Your body may also have a hard time excreting (getting rid of) fluids. As a result, excess fluid builds up in the body. This is called fluid overload (volume overload). This can lead to edema (excess fluid in the skin).
Many medical problems can cause fluid imbalance:
- It is common to retain large amounts of fluid for several days after surgery (causing swelling of the body).
- In heart failure, fluid collects in the lungs, liver, blood vessels, and body tissues because the heart does a poor job of pumping it to the kidneys, where it can be eliminated.
- When the kidneys do not work well because of chronic kidney disease, the body cannot get rid of unneeded fluids.
- The body may lose too much fluid due to diarrhea, vomiting, excessive blood loss, or high fever.
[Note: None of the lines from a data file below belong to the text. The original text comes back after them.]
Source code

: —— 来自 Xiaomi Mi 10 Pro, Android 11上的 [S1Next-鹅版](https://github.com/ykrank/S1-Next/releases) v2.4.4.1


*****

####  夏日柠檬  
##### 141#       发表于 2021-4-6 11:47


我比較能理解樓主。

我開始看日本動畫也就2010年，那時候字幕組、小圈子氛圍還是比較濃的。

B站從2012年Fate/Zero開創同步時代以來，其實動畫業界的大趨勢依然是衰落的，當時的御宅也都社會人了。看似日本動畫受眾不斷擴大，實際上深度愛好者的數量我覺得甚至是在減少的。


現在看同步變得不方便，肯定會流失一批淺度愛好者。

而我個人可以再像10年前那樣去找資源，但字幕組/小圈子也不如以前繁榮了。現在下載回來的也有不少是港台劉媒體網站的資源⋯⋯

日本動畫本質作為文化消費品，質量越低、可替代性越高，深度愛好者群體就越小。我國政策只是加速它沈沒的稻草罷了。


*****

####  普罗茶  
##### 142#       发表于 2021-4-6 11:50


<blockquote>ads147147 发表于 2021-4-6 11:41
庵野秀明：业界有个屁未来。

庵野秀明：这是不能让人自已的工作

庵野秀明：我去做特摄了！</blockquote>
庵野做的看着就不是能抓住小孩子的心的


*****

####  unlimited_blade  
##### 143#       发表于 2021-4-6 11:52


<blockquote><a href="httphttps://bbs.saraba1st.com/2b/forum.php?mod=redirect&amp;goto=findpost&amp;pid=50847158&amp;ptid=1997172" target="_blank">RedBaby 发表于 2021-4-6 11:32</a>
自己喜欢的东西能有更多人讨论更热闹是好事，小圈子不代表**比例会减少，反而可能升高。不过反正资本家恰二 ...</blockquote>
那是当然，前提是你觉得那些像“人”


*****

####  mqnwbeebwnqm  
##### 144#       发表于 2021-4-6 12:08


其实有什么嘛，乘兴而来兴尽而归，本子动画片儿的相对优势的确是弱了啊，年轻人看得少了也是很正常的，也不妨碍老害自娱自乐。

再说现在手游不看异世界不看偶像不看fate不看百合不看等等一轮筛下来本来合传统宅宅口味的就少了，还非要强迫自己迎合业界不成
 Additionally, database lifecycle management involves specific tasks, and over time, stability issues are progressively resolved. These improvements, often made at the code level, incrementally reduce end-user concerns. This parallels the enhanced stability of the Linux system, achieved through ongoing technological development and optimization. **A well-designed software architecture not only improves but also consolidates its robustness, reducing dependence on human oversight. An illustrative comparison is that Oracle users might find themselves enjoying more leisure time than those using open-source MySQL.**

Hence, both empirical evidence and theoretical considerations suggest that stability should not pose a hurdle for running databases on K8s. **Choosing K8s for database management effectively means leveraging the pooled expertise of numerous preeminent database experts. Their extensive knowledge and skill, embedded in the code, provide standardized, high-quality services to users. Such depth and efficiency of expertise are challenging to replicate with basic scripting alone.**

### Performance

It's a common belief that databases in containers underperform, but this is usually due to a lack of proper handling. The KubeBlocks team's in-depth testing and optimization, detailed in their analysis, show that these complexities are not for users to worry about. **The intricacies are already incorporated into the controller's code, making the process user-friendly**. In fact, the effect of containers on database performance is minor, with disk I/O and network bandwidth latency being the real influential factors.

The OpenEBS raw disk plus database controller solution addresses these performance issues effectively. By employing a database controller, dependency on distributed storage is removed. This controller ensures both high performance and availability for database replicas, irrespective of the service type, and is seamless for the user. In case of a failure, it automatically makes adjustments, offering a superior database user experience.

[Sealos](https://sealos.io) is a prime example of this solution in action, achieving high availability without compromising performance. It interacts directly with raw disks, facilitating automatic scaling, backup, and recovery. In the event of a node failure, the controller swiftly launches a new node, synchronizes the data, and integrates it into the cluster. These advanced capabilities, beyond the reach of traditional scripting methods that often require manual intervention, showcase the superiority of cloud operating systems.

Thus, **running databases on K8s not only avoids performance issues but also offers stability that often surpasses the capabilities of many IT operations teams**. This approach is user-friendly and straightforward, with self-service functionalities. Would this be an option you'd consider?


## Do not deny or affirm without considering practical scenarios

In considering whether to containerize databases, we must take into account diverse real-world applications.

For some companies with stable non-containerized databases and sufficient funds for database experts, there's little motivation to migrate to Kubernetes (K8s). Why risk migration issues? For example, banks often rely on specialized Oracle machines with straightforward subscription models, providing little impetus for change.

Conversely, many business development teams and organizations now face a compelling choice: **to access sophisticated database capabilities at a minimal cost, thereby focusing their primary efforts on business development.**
- Lack of a hormone called antidiuretic hormone (ADH) can cause the kidneys to get rid of too much fluid. This results in extreme thirst and dehydration.
A fluid imbalance is often associated with imbalances of sodium (hyponatremia, hypernatremia), potassium (hypokalemia, hyperkalemia), and other chemicals that help regulate body fluids.
Medicines can also affect fluid balance. The most common are water pills (diuretics) to treat blood pressure.